Sunday, October 25, 2015

William Randolph Hearst's Monasteries

Newspaperman William Randolph Hearst (1863-1951) was for a while insanely rich. He spent his money profligately in every direction, buying property, houses, and art. Like some of the other big Gilded Age collectors, he especially liked buying, not just objects, but whole rooms full of objects and even better whole buildings. I was drawn to this story by the picture above, supposed to show Hearst on the wharf in San Francisco around 1925, inspecting a shipload of medieval stones.

So I started work on what I thought would be a quick little post about Hearst's mad buying spree and the fate of these particular stones. I discovered, though, that Hearst bought so much stuff that it is difficult to say which building might be in these crates. Nor is that even Hearst himself in the picture; most likely it is one of his architects, Walter Steilberg. Also, after 1929 Hearst's fortunes suffered badly, and he started selling off his collections even faster then he had acquired them. His two biggest acquisitions, two whole monasteries, were not re-assembled in his lifetime.

Much of Hearst's collection ended up in his mad California castle, including the facade of a Roman temple, a 3rd century mosaic, two dozen antique fireplaces, and so on. The dining room (above) has a sixteenth-century ceiling from an Italian monastery, a giant fifteenth-century French fireplace, several sixteenth-century Flemish tapestries, and the walls are lined with fifteenth-century Spanish choir stalls.

So for Hearst, at least, buying a whole monastery was not much of a stretch. The first one he purchased was St. Bernard de Clairvaux, built between 1133 and 1141 at Sacramenia, near Segovia in northern Spain.
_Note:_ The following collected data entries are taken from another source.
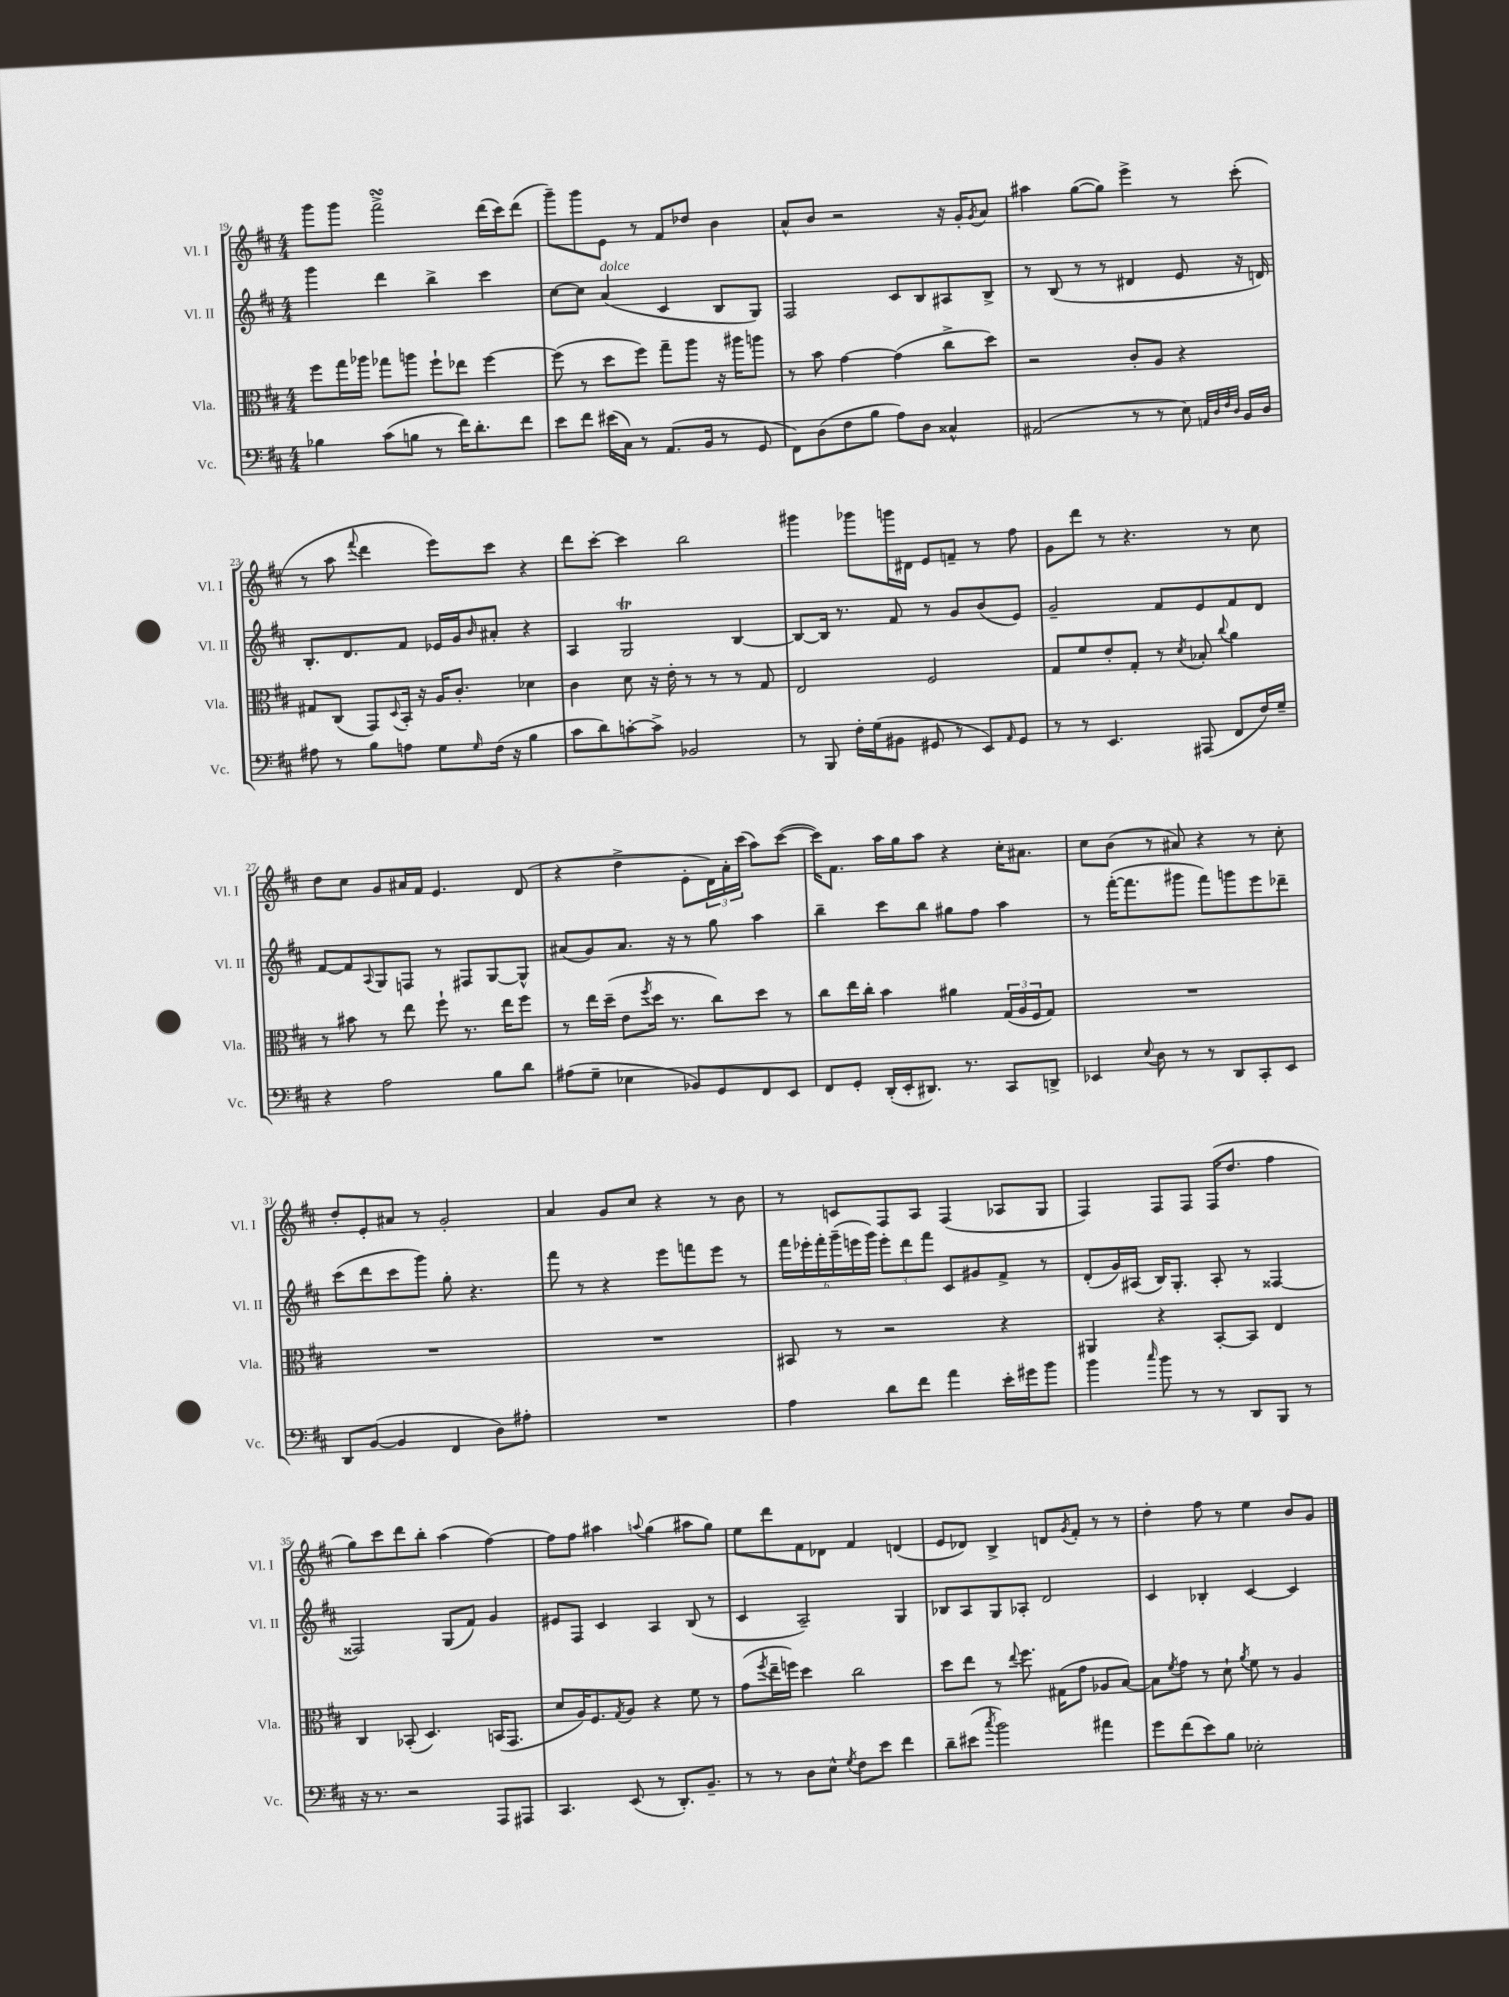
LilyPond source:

<<
\new StaffGroup <<
\new Staff = "s0" \with { instrumentName = "Vl. I" shortInstrumentName = "Vl. I" } {
    \clef treble \key d \major \numericTimeSignature \time 4/4
    g'''8 g'''8 fis'''2->\turn d'''16( cis'''16) d'''8( |
    g'''8--) g'''8 e'8 r8 fis'8 des''8 b'4 |
    a'8-^ b'8 r2 r16 g'16-. \acciaccatura { g'8 } a'8 |
    ais''4 g''8~( g''8) e'''4-> r8 cis'''8-.( |
    r8 a''8 \appoggiatura { fis'''8 } d'''4 e'''8) cis'''8 r4 |
    d'''8 cis'''8~-. cis'''4 b''2 |
    gis'''4 ges'''8 g'''16 dis'16 e'8 f'8-- r8 fis''8 |
    g'8 d'''8 r8 r4. r8 cis''8 |
    d''8 cis''8 g'8 ais'16 fis'16 e'4. d'8( |
    r4 d''4-> e'8-. \tuplet 3/2 { d'16) a'16-. cis'''16( } a''8) cis'''8~( |
    cis'''16) fis'8. a''16 g''16 a''8 r4 cis''16-. ais'8. |
    cis''8 b'8( r8 ais'8) r4 r8 cis''8-. |
    d''8-. e'8-. ais'8 r8 g'2-. |
    a'4 g'8 cis''8 r4 r8 b'8 |
    r8 c'8 fis8 a8 fis4( aes8 g8 |
    fis4) fis8 fis8 fis16( d''8. fis''4 |
    g''8) cis'''8 d'''8 b''8-. a''4( fis''4~) |
    fis''8 fis''8 ais''4 \appoggiatura { a''8 } g''4( ais''8 g''8) |
    e''8 d'''8 fis'8 des'8 fis'4 d'4( |
    e'8 des'8) b4-> d'8 \acciaccatura { g'8 } fis'8-. r8 r8 |
    d''4-. fis''8 r8 e''4 b'8 g'8 \bar "|." |
}
\new Staff = "s1" \with { instrumentName = "Vl. II" shortInstrumentName = "Vl. II" } {
    \clef treble \key d \major \numericTimeSignature \time 4/4
    g'''4 d'''4 b''4-> cis'''4 |
    cis''8~ cis''8 a'4^\markup { \italic "dolce" }( cis'4 b8 g8) |
    fis2 cis'8 b8 ais8 b8-> |
    r8 b8( r8 r8 dis'4 e'8 r16 d'16) |
    b8.-. d'8. fis'8 ees'16 g'16 \grace { b'16 } ais'8-. r4 |
    a4 g2\trill b4~ |
    b8~ b16 r8. fis'8 r8 g'8 b'8( e'8) |
    g'2-- fis'8 e'8 fis'8 d'8 |
    fis'8~ fis'8 \appoggiatura { a8 } g8 f8 r8 fis8 g8~ g8-^ |
    ais'8( g'8) ais'8. r16 r8 g''8 a''4 |
    b''4-- cis'''8 b''8 gis''8 fis''8 a''4 |
    r8 fis'''16~-.( fis'''8. gis'''8 fis'''8) g'''8 e'''8 des'''8-- |
    cis'''8( d'''8 cis'''8 g'''8) g''8-. r4. |
    fis'''8 r8 r4 e'''8 f'''8 e'''8 r8 |
    \tuplet 6/4 { fis'''16 ees'''16-. fis'''16-. g'''16--( e'''16 g'''16) } \tuplet 3/2 { e'''8-. d'''8 fis'''8 } cis'8 gis'8 fis'8-> r8 |
    d'8-.( g'16) ais16( b16) g8.-. ais8-. r8 fisis4~ |
    fisis2 g8( fis'8) g'4 |
    eis'8 fis8 cis'4 a4 b8( r8 |
    cis'4 a2--) g4 |
    bes8 a8 g8 aes8-. d'2 |
    cis'4 bes4-. cis'4~ cis'4 \bar "|." |
}
\new Staff = "s2" \with { instrumentName = "Vla." shortInstrumentName = "Vla." } {
    \clef alto \key d \major \numericTimeSignature \time 4/4
    fis''8 g''16 aes''16 ges''8 a''8 fis''8-! ees''8 fis''4~ |
    fis''8( r8 d''8 fis''8) g''8-- a''8 r16 ais''16 a''8 |
    r8 b'8 g'4~ g'4( cis''8-> d''8) |
    r2 cis'8-. a8 r4 |
    gis8 cis8( g,8) \appoggiatura { d8 } b,16-. r16 a16 cis'8.-. des'4 |
    cis'4 d'8 r16 e'16-. r8 r8 r8 g8 |
    e2 fis2 |
    g8 fis'8 e'8-. g8-. r8 \acciaccatura { d'8 } bes8-. \appoggiatura { cis''8 } a'4 |
    r8 bis'8 r8 e''8 fis''8-! r8. e''16 fis''8 |
    r8 e''16 d''16--( e'8 \acciaccatura { fis''8 } d''16 r8. cis''8) d''8 r8 |
    cis''8 e''16 cis''16-. b'4 ais'4 \tuplet 3/2 { g16( a16 fis16 } g8) |
    R1 |
    R1 |
    R1 |
    bis,8 r8 r2 r4 |
    ais,4 r4 b,8~-. b,8 e4 |
    cis4 bes,8-.( d4.) b,16( g,8. |
    d'8 a16) fis8. \acciaccatura { g8 } a8 r4 fis'8 r8 |
    g'8( \acciaccatura { fis''8 } e''16-- f''16) d''4 cis''2 |
    d''8 e''8 r8 \appoggiatura { e''8 } fis''8. gis16( g'8 aes8 b8~) |
    b8 \acciaccatura { fis'8 } g'8 r8 d'8-! \acciaccatura { a'8 } fis'8 r8 a4 \bar "|." |
}
\new Staff = "s3" \with { instrumentName = "Vc." shortInstrumentName = "Vc." } {
    \clef bass \key d \major \numericTimeSignature \time 4/4
    bes4 cis'8( b8 r8 fis'16) d'8.-. fis'8 |
    e'8 fis'8 eis'16( cis16) r8 a,8.( b,16 r8 g,8 |
    fis,8) d8( fis8 b8 a8) d8 cisis4-^ |
    ais,2( r8 r8 e8) \grace { a,32 d32 fis32 d32 } b,16 d16 |
    ais8 r8 b8 a8 g8 \grace { g16 } fis16( r16 b4 |
    cis'8 d'8) c'8~-. c'8-> bes,2 |
    r8 b,,8 fis16-. g16( bis,8 gis,8 r8 e,8) \grace { a,16 } gis,8 |
    r8 r8 e,4. ais,,8( fis,8 fis16) g16-- |
    r4 a2 b8 d'8 |
    ais8( g8-- ees4 bes,8) g,8 fis,8 e,8 |
    fis,8 g,8-. d,16-.( e,16-. dis,8.) r8. cis,8 d,8-> |
    ees,4 \appoggiatura { e8 } d8 r8 r8 d,8 cis,8-. ees,8 |
    d,8 b,8~( b,4 fis,4 d8) ais8-. |
    R1 |
    a4 d'8 fis'8 a'4 e'16-. gis'16 b'8 |
    b'4 \grace { cis''16 } b'8 r8 r8 d,8 b,,8 r8 |
    r16 r8. r2 a,,8 ais,,8 |
    cis,4. e,8( r8 d,8.-.) b,8.-- |
    r8 r8 d8 e8-^ \acciaccatura { g8 } fis8 e'8 fis'4 |
    d'8-- eis'8( \acciaccatura { cis''8 } b'2) ais'4 |
    g'8 fis'8( e'8) b8 ees2-. \bar "|." |
}
>>
>>
\layout { \context { \Score currentBarNumber = #19 } }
Hearst bought the cloisters and several outbuildings in 1925, and the stones were individually numbered and then shipped to America in 11,000 crates. Because of Hearst's mounting financial troubles and a loss of interest in the project, things soon stalled:
The massive crates remained in a warehouse in Brooklyn, New York, for 26 years. One year after Hearst’s' death in 1952, they were purchased by two entrepreneurs for use as a tourist attraction. It took 19 months and the equivalent of nearly $20 million dollars (in today’s currency) to put the Monastery back together. In 1953 Time magazine called it “the biggest jigsaw puzzle in history.”

In 1964, Colonel Robert Pentland, Jr, who was a multimillionaire banker, philanthropist and benefactor of many Episcopal churches, purchased the Cloisters and presented them to the Bishop of Florida. Today the parish Church of St. Bernard de Clairvaux is an active and growing congregation in the Episcopal Diocese of Southeast Florida. Services are held on Sundays and weekdays in both English and Spanish.
It seems typical of Hearst that having lost interest in his first monastery, which was sitting in a New York warehouse, he then bought another:
Santa María de Óvila is a former Cistercian monastery built in Spain beginning in 1181 on the Tagus River near Trillo, Guadalajara, about 90 miles (140 km) northeast of Madrid. During prosperous times over the next four centuries, construction projects expanded and improved the small monastery. Its fortunes declined significantly in the 18th century, and in 1835 it was confiscated by the Spanish government and sold to private owners who used its buildings to shelter farm animals.

American publisher William Randolph Hearst bought parts of the monastery in 1931 with the intention of using its stones in the construction of a grand and fanciful castle at Wyntoon, California, but after some 10,000 stones were removed and shipped, they were abandoned in San Francisco for decades. These stones are now in various locations around California: the old church portal has been reassembled at the University of San Francisco, and the chapter house is being reassembled by Trappist monks at the Abbey of New Clairvaux in Vina, California. Other stones are serving as simple decorative elements in Golden Gate Park's botanical garden.
The picture above shows what was left of the monastery after Hearst's men had taken away what they wanted.

Above, some of the stones in Golden Gate Park.


The monastery entrance in Spain and at the University of San Francisco.

Many of the stones that Hearst purchased came from the monastery chapter house. When he heard about this, the abbot of the Trappist Abbey of New Clairvaux in California thought they should be reassembled to become part of his monastery. He first came up with this plan in 1955, but it actually took until 2003 for this to happen, with funding from the Hearst foundation. Only about half of the stones in the reconstructed chapter house are original, but the rest were carved by stone masons to match the medieval patterns.

 
And so my struggle to find out about that one photograph comes to an end, after a circuitous but fascinating journey.

1 comment:

  1. Cripes, I thought I already had more than enough reason to hate Hearst with a passion, but this just adds to the pile of reasons.